── Supplied text
Rehoboth Beach And Its Trees

In Rehoboth Beach, the trees play a defining role in our City’s unique character.  Our urban forest, which is composed of all private and public trees, is consistently a topic of interest and concern. From the adoption of a tree code, hiring a staff arborist, investment in a tree inventory, and more recent articles and letters in the newspaper, it’s clear that we value our trees. The tree inventory in 2012 recorded about 1,500 trees and appraised them at over $2 million. But besides that dollar amount, there are environmental, health, and intrinsic values attributed to trees. As pressures from development and tourism continue to rise, it is increasingly important that we protect and enhance our urban forest. 

To that point, the City works constantly to maintain existing trees, plant new trees, and foster positive public interest.  Currently, we have a few interesting events occurring:

  • There’s a new website resource for trees ( with FAQs, forms, and tree care advice.
  • We’ve updated the tree inventory and included an interactive map, which will soon be available online.
  • This winter, we plan to prune select trees on Rehoboth Ave., at the Stockley St. tot-lot, and along Scarborough Ave. median.
  • New City Hall landscape and tree planting plans are in development and review.
  • A contractor recently removed 25 dead trees in Deer Park and Central Park.
  • A group of volunteers formed the “Ivy league” group to combat invasive English ivy in parks.
  • City workers will plant 23 new trees along Rehoboth Ave. in November.

Although the City maintains its parks and planted trees, I also receive questions regarding privately owned trees.  While the tree code covers issues surrounding private property trees, such as removal and replanting, there are often questions that fall outside of the code’s scope.
────
◆ Task instructions ◆
(1) Answer these questions from the text on Rehoboth Beach trees:
(a) About how many trees did the 2012 tree inventory record?
(b) How many new trees will City workers plant along Rehoboth Ave. in November?
(c) What did the "Ivy league" volunteer group form to combat?
(2) Go on with the text on Rehoboth Beach trees, starting after its last sentence.
The lines are not needed for this work.
── Data below
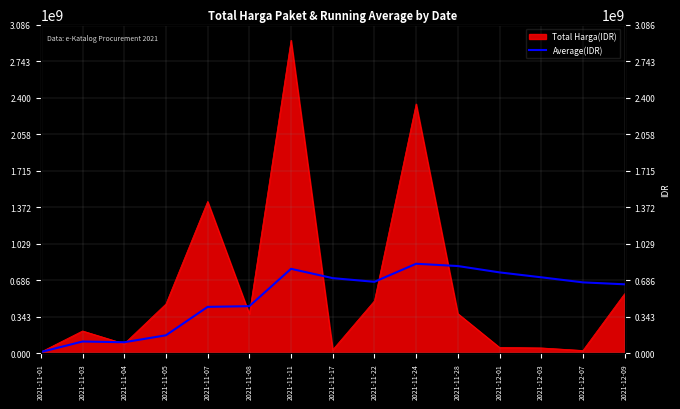

How many lines are shown in the chart?

1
────
◆ Responses for each task ◆
(1)
(a) About 1,500 trees.
(b) 23 new trees.
(c) Invasive English ivy in parks.

(2)
One of the most common questions relates to neighboring tree problems. If a neighbor’s tree is dead, the City can step in to require the tree’s removal. However, most complaints relate to limbs over property lines or other nuisances. If this is the case, my recommendation is to speak to the tree owner and attempt to resolve the issue.  However, it is usually not the tree owner’s responsibility to prune those limbs.  If an agreement can’t be reached, the tree limbs may be pruned back towards the property line— but, keep in mind that trees have a natural shape and aggressive pruning may worsen the problem.

The other request I receive regularly is for a private property tree evaluation.  Although I generally can’t provide an onsite assessment, I can offer guidance. At the heart of the request, though, is a desire for an unbiased opinion.  The best advice I can relate is two-fold.  First, find an arborist and develop a relationship with that arborist. He or she should have a vested interest in your trees and be more likely to dispense impartial advice. Lastly, don’t remove a tree just because it has one flaw. While no tree is perfect, some problems can be fixed and some can’t.